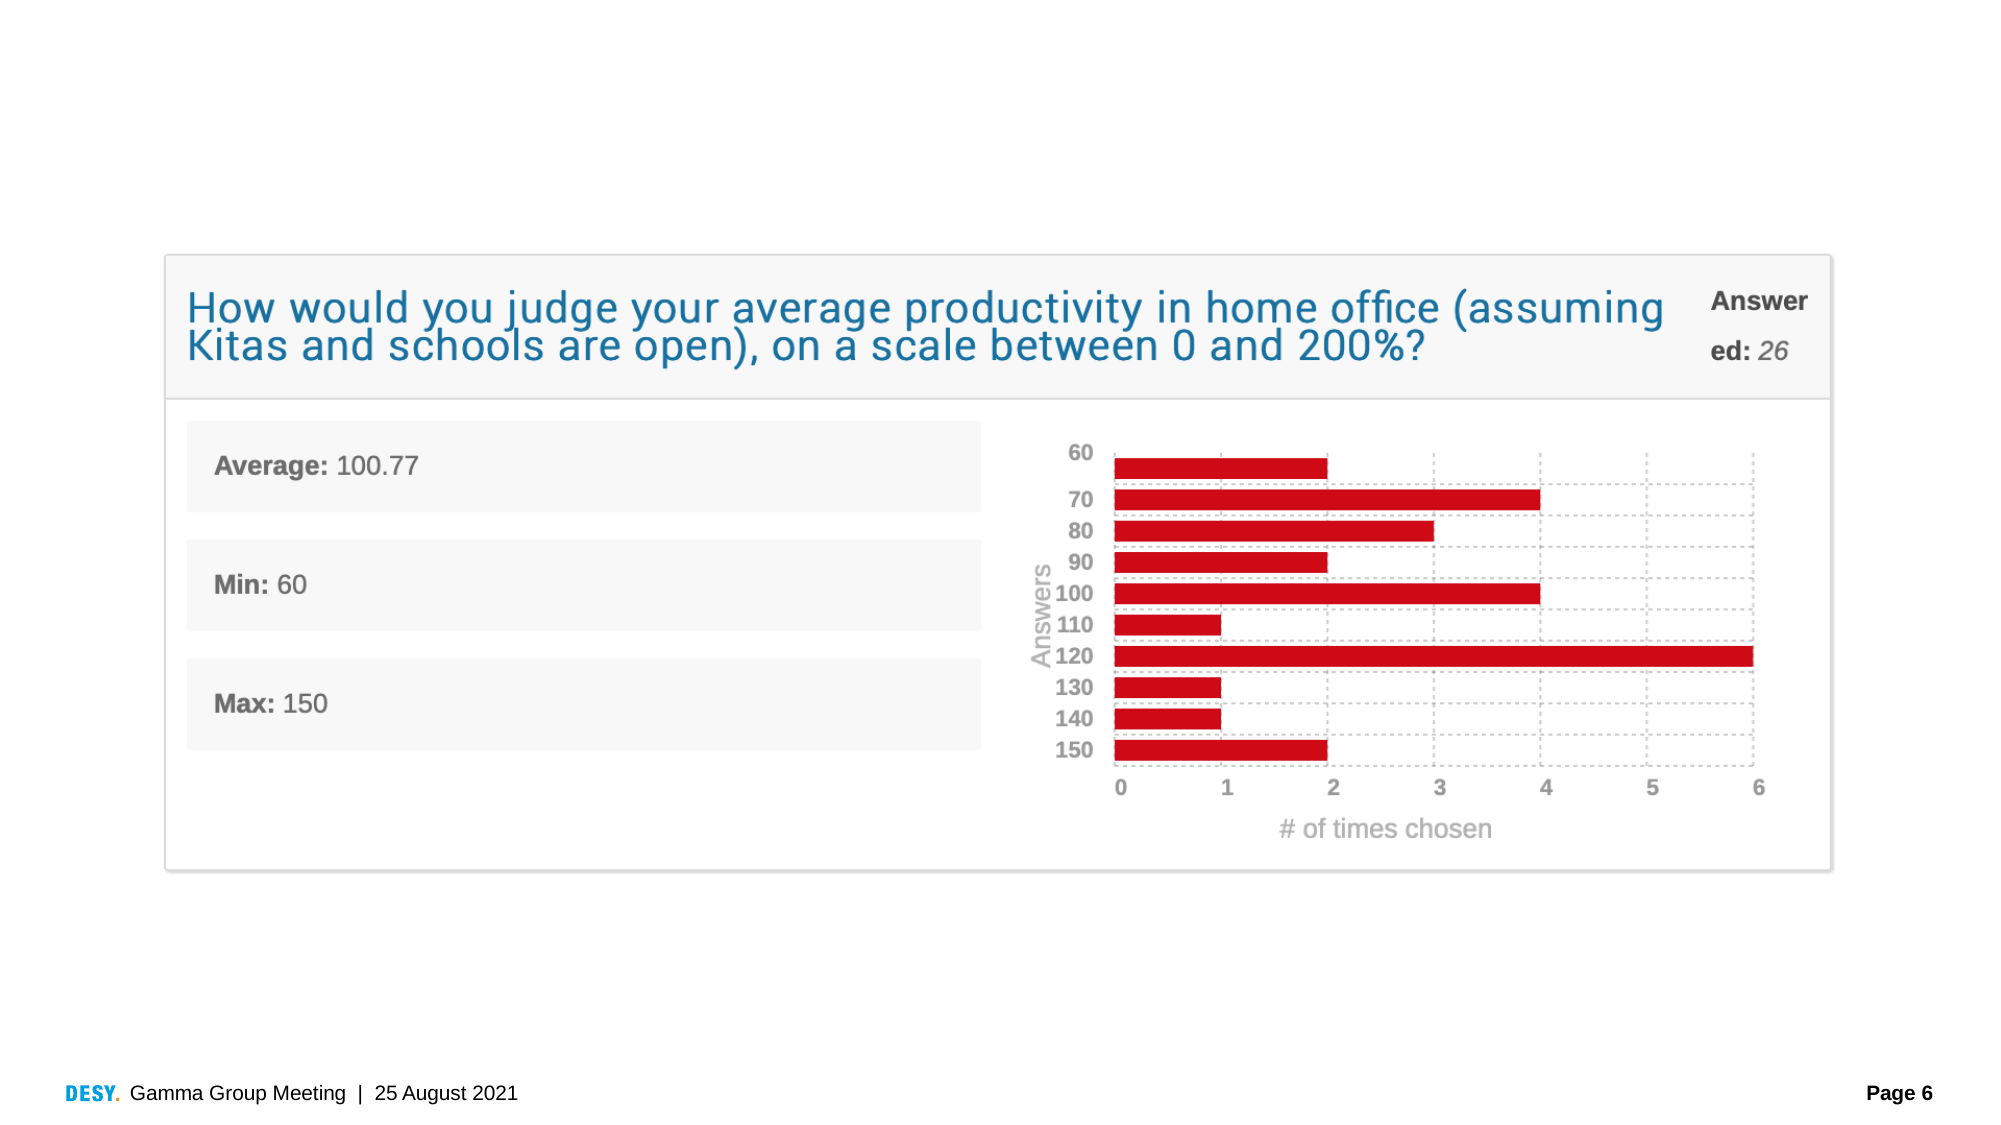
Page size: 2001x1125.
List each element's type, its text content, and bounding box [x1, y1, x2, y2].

picture [143, 238, 1857, 887]
footer Gamma Group Meeting | 25 August 2021 [129, 1079, 1762, 1111]
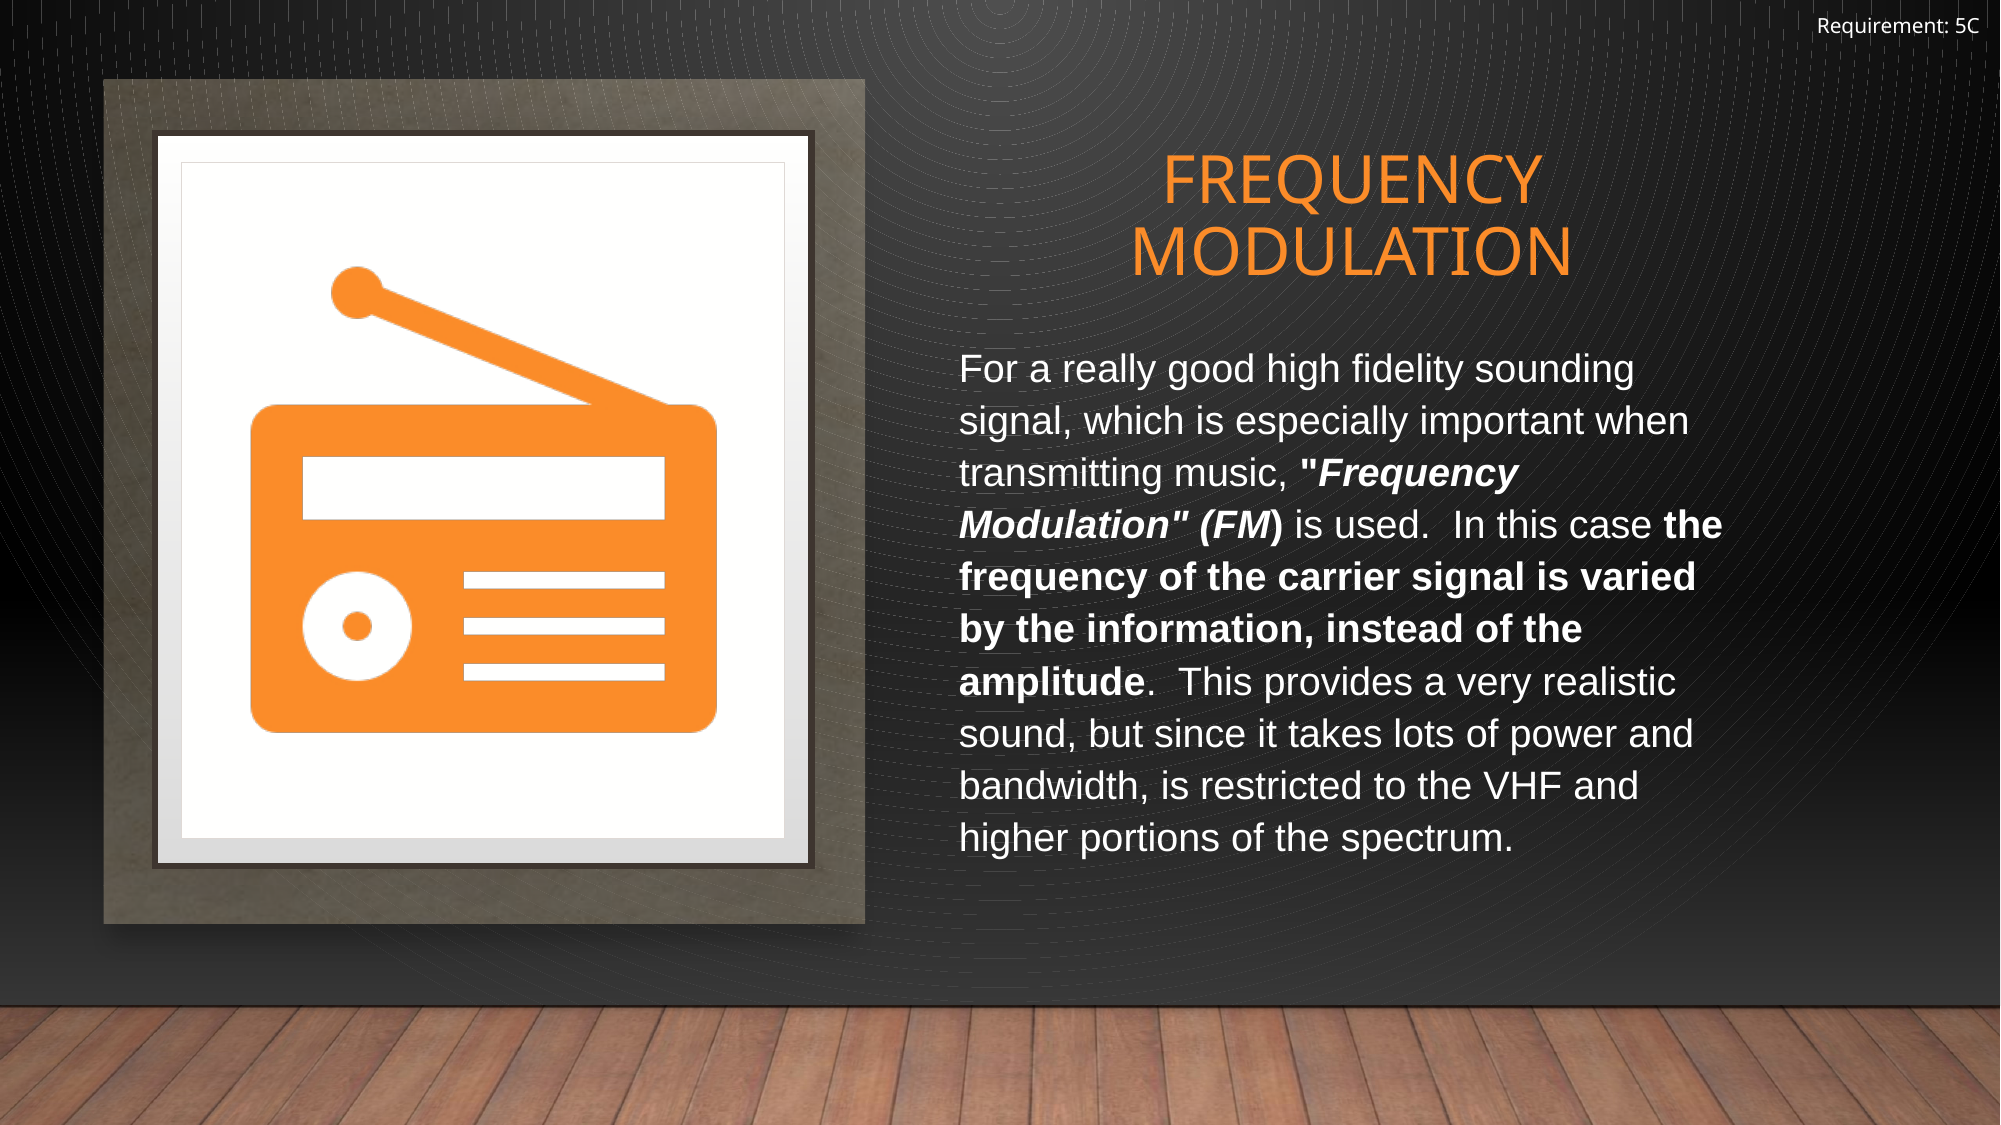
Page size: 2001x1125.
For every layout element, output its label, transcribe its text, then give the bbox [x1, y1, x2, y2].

list For a really good high fidelity sounding signal, which is especially important when transmitting music, "Frequency Modulation" (FM) is used. In this case the frequency of the carrier signal is varied by the information, instead of the amplitude. This provides a very realistic sound, but since it takes lots of power and bandwidth, is restricted to the VHF and higher portions of the spectrum. [943, 330, 1762, 897]
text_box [103, 78, 866, 924]
picture [208, 224, 761, 777]
footer Requirement: 5C [1801, 0, 2000, 51]
title Frequency Modulation [943, 131, 1762, 305]
picture [0, 1005, 2000, 1125]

◇ ◇ ◇

EXERCISE REQUIREMENTS: Give back every entry word for word, and drop the pictures as you go.

TASK SOLUTION:
Page size: 2001x1125.
List each element's type, its text content, and bounding box [x1, y1, x2, y2].

picture [143, 238, 1857, 887]
footer Gamma Group Meeting | 25 August 2021 [129, 1079, 1762, 1111]
Page size: 2001x1125.
For every layout element, output its label, transcribe its text, then give the bbox [x1, y1, x2, y2].

list For a really good high fidelity sounding signal, which is especially important when transmitting music, "Frequency Modulation" (FM) is used. In this case the frequency of the carrier signal is varied by the information, instead of the amplitude. This provides a very realistic sound, but since it takes lots of power and bandwidth, is restricted to the VHF and higher portions of the spectrum. [943, 330, 1762, 897]
text_box [103, 78, 866, 924]
picture [208, 224, 761, 777]
footer Requirement: 5C [1801, 0, 2000, 51]
title Frequency Modulation [943, 131, 1762, 305]
picture [0, 1005, 2000, 1125]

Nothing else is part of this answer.